NVidia Z Perf

Dark Helmet

Newcomer
On a GeForce FX 5950 Ultra with a stock ortho projection, does anyone know why the performance of this loop which renders unoccluded polygons that fill the screen varies by 20% if you just swap the comments on which z values are used (-512, -511, ... -257 versus -64, -63.875, ... -32.125).

Code:
  glOrtho        ( 0, HRES, 0, VRES, 0, 1000 ) ;
  ...
  for ( i = 0 ; i < 256 ; i++ )
  {
    float z = -512 + i;
    //float z = -64 + i / 8.0;
    glTexCoord2f(0,0);glVertex3f ( 0   , 0   , z ) ;
    glTexCoord2f(1,0);glVertex3f ( HRES, 0   , z ) ;
    glTexCoord2f(1,1);glVertex3f ( HRES, VRES, z ) ;
    glTexCoord2f(0,1);glVertex3f ( 0   , VRES, z ) ;
  }

This is with a 24-bit depth buffer cleared to 1, depth range set to 0..1, and depth testing is on. I'm at a loss to explain this one.
 
"Hierarchical Z" I think. I've seen this sort of performance difference depending on Z, too, on all sorts of different chips.
 
I think this has to do the with lower precision for Hierarchical Z, though I thought NVidia didn't use HiZ. zeckensack seems pretty sure about it.

AFAIK, ATI uses 8-bit for HiZ, which is why they say to keep the near and far planes as close as possible for best results in their performance guide.
 
Well, for one, don't ever set the near range to zero. That's bad. (Depth error depends upon the ratio of the far plane to the near plane: if the near plane is set to zero, the error diverges).

Secondly, it tends to be dangerous to rely upon your compiler to properly cast the expression:
i / 8.0

...This may end up always returning integer values, even if the "i" is supposed to be cast to a float first.
 
Chalnoth said:
Secondly, it tends to be dangerous to rely upon your compiler to properly cast the expression:
i / 8.0

...This may end up always returning integer values, even if the "i" is supposed to be cast to a float first.
Which compiler does this wrong?
 
All I know is that I occasionally have problems with automatic casting, so I simply do all my casting manually.
 
Mintmaster said:
I think this has to do the with lower precision for Hierarchical Z, though I thought NVidia didn't use HiZ. zeckensack seems pretty sure about it.

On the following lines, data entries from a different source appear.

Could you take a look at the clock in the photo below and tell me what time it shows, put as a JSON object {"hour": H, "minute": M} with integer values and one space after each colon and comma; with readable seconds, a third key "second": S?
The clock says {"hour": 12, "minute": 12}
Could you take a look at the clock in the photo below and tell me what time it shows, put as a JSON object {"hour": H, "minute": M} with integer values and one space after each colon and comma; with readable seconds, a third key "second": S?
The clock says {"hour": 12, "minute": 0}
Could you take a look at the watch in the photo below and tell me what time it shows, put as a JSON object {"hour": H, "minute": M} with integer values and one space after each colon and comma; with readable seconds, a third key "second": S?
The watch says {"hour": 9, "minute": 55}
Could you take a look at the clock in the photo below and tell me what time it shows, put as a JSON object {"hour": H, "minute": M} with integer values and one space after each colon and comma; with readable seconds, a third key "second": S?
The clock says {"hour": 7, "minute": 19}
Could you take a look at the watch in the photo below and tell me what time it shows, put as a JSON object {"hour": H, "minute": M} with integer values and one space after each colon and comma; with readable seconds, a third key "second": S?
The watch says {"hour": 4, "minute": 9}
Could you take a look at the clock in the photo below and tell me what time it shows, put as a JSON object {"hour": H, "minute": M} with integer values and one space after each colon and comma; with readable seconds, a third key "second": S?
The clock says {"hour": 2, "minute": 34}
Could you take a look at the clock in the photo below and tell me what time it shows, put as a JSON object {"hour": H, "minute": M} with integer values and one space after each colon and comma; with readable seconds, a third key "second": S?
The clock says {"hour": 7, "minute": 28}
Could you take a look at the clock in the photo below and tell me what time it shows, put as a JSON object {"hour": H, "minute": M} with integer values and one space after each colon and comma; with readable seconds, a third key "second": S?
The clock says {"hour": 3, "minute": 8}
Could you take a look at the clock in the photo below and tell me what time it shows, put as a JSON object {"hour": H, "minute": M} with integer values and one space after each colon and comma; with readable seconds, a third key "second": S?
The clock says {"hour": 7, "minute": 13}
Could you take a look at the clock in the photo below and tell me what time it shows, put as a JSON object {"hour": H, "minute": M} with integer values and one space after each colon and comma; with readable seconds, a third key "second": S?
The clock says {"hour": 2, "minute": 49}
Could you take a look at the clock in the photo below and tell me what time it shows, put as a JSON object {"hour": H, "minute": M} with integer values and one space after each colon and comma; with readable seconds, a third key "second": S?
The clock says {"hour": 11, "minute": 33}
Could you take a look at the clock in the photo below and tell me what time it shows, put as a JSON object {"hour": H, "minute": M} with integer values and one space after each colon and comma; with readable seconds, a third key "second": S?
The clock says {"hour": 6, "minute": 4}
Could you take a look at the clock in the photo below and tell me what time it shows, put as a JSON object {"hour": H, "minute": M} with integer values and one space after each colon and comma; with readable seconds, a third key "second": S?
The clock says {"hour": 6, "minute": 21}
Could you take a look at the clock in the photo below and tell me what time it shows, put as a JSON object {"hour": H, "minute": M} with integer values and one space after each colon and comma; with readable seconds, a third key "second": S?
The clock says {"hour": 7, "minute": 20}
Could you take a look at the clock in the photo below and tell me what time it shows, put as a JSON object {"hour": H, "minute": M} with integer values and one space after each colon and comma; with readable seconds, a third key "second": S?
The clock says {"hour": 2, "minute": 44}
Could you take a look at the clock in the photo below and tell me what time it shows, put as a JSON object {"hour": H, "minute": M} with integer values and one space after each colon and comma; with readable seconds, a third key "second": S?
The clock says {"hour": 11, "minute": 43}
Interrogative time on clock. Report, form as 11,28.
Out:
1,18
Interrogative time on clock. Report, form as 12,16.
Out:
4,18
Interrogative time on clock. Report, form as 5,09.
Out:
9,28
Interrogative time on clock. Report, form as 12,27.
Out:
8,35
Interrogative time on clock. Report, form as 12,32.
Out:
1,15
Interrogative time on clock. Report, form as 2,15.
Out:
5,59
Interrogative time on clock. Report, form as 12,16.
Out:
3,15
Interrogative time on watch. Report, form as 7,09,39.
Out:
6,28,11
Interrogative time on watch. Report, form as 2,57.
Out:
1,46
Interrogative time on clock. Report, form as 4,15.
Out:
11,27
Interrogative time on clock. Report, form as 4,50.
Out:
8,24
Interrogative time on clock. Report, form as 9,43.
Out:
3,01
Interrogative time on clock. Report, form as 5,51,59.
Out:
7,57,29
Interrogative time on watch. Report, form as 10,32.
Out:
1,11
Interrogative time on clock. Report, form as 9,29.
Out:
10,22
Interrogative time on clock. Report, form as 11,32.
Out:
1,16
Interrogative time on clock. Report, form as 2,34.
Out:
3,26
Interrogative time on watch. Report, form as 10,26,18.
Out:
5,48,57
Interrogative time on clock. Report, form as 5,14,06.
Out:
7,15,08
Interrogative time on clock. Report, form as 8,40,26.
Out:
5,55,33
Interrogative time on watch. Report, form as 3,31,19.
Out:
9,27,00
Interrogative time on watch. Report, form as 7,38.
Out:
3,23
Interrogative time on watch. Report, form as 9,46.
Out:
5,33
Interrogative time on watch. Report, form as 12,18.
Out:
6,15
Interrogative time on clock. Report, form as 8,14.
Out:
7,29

Last time I asked they stated it wasn't a HiZ. It performs a similar task, is on-chip, but organised differently. Thats the best I've got so far.
 
Not sure if it's really HierZ. That's my best guess.
However, I am sure that it's not GeforceFX specific. I've seen this behaviour on Radeon 8500/9200/9500Pro, on GeforceFX5700 and on a DeltaChrome S8. To be more precise, z rejection performance depends on the distance from occluder to incoming fragment.

Chalnoth said:
Well, for one, don't ever set the near range to zero. That's bad. (Depth error depends upon the ratio of the far plane to the near plane: if the near plane is set to zero, the error diverges).
True for frustum type projections, but irrelevant for ortho projections.
 
Chalnoth said:
Well, for one, don't ever set the near range to zero. That's bad. (Depth error depends upon the ratio of the far plane to the near plane: if the near plane is set to zero, the error diverges).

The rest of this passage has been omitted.